Following the fall of the Iron Curtain and Ceausescu’s death in 1989, support for rugby fell away. It’s still behind football, handball and basketball in the pecking order of Romanian sports, but recent years have seen a Romanian rugby revival, with interest, cash and foreign players coming into the game.

Alongside Shennan at Timisoara are fellow Kiwis Sosene Anesi, a one-test All Black who is a player-coach in Romania, and ex-Tasman Makos halfback Jack Umaga.

“There are three top teams that are better than the rest,” Shennan says.

“We are one of them, and, yea, I think Timasoara could compete at an ITM Cup situation. We’ve got a couple of guys here who have played ITM.

“We’ve got a lot of guys from home – two Kiwi coaches and nine or 10 Romanian internationals too. I think we’d fit in. The game is gradually changing here. There’s a lot more transfers coming in, guys with a lot more experience, and that helps.

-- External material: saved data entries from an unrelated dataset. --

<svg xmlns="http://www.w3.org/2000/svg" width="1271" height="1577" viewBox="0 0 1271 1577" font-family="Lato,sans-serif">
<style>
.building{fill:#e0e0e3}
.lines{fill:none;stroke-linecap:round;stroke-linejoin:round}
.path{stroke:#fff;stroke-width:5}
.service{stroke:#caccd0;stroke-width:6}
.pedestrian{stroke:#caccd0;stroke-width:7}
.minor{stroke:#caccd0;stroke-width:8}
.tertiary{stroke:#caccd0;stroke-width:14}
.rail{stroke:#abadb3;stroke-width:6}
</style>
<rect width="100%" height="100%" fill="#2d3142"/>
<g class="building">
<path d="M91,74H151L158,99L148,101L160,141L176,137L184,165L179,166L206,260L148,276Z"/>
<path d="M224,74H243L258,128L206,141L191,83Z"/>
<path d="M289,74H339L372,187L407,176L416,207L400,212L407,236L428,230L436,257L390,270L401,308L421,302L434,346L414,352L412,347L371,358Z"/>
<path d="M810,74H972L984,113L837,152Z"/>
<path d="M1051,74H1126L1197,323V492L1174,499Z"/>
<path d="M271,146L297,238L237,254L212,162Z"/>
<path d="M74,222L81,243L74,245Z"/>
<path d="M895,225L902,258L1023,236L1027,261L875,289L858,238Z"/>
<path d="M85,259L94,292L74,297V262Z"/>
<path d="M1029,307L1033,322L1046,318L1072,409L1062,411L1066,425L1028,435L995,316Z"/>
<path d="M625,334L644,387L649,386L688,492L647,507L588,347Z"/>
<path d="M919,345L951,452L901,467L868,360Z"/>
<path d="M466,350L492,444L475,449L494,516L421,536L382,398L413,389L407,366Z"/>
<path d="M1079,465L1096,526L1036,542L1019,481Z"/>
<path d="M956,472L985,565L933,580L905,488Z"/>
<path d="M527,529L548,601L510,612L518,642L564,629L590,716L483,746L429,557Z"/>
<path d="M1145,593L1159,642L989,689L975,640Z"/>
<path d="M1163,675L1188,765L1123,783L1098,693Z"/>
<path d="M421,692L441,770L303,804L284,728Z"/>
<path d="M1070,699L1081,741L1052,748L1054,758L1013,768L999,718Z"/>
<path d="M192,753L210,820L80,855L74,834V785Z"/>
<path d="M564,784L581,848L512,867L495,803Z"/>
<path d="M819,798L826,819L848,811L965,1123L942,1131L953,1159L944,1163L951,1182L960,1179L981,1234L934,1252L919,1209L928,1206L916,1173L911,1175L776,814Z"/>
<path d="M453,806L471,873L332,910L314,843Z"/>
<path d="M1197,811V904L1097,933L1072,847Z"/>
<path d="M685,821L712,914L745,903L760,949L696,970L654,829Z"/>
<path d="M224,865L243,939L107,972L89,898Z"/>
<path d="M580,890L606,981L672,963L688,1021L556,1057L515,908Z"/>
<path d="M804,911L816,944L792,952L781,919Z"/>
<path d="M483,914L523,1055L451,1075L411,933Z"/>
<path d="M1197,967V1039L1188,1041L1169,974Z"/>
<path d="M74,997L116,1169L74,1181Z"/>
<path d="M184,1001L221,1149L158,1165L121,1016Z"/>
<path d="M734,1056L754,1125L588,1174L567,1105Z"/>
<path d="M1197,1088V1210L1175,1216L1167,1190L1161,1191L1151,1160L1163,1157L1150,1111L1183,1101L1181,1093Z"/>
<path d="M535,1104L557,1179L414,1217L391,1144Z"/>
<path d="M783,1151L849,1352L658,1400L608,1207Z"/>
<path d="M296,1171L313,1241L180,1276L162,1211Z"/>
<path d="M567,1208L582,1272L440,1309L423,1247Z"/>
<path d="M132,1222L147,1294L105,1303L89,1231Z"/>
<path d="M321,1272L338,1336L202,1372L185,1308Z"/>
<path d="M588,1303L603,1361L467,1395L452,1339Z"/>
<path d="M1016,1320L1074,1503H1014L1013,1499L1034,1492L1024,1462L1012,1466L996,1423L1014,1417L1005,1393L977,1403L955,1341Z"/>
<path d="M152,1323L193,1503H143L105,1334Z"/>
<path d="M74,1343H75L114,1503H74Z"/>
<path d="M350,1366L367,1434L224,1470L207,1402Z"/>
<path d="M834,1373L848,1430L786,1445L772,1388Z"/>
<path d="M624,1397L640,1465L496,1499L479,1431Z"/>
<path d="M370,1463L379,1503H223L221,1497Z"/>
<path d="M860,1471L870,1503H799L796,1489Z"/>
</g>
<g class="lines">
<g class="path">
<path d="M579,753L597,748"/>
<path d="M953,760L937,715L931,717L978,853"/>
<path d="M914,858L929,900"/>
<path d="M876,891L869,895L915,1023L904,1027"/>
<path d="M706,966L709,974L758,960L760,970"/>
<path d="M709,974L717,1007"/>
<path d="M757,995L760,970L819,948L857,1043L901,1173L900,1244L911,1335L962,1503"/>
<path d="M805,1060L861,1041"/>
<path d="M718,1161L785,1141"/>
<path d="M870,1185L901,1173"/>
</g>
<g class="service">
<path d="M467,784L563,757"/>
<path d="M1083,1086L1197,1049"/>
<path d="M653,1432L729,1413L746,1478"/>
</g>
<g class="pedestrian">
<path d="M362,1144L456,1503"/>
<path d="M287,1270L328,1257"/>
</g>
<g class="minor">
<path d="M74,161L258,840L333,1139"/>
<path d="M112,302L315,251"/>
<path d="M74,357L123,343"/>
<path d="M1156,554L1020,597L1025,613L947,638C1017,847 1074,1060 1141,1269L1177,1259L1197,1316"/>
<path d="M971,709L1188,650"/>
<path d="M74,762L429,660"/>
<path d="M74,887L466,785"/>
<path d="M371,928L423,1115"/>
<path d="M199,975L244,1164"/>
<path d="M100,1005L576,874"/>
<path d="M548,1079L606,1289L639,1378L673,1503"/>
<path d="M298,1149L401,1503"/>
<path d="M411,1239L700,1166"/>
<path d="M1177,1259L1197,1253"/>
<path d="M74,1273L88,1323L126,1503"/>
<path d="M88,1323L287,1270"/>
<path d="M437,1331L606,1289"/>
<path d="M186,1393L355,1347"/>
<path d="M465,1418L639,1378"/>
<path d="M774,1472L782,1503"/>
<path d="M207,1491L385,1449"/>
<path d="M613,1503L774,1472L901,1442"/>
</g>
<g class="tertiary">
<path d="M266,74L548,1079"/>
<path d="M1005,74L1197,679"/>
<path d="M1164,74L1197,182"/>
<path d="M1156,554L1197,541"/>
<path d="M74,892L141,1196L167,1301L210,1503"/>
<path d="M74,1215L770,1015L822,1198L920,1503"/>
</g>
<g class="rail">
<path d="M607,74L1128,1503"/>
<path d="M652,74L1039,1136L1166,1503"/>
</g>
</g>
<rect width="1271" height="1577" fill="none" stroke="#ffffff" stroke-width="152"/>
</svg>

“Bigger stadiums are being built in the capital and people are more interested after us winning the European Cup.”

Once Shennan – who speaks the local language fluently now and has a Romanian partner – does get back on the paddock, his goal over the next two years is a simple one: make the World Cup.

Facing the All Blacks is something he would relish.

“People ask me ‘What if you get there and have to face the All Blacks?” I don’t know what I’d do. I guess it would be a bit emotional, but you do what you’ve got to do. You’re just playing for another country. At the end of the day, it would just be another game of rugby with a little bit more emotion in it.”

Shennan is comfortable with the twists and turns his sporting career has taken. He didn’t get that big money NRL contract, but he’s cool with that.

“It’s just one of those things,” he says of being cut by the Warriors as a teenager. “If you’re not really in the team going forward or only play a handful of games, you understand anyway that club isn’t going to offer you a full-time contract.

“If you’re not injured or didn’t do spectacular things in those games, you know what’s coming. That’s how it is in professional sport. It’s one thing that John [Ackland] is really good at – that year helped me see that I could actually do it and play sport for a living.

“I really wasn’t too heartbroken about it. It’s the end of a contract – you move on and try and find something else.

“I never would have thought I ended up here. But it’s been one of the best things that has happened to me. I’m happy here – I enjoy it. The lifestyle is nice; it’s easy-going. Training is the same-old – rugby day-in day-out.

“I’m playing rugby and doing what I want to be doing – you can’t complain about that.”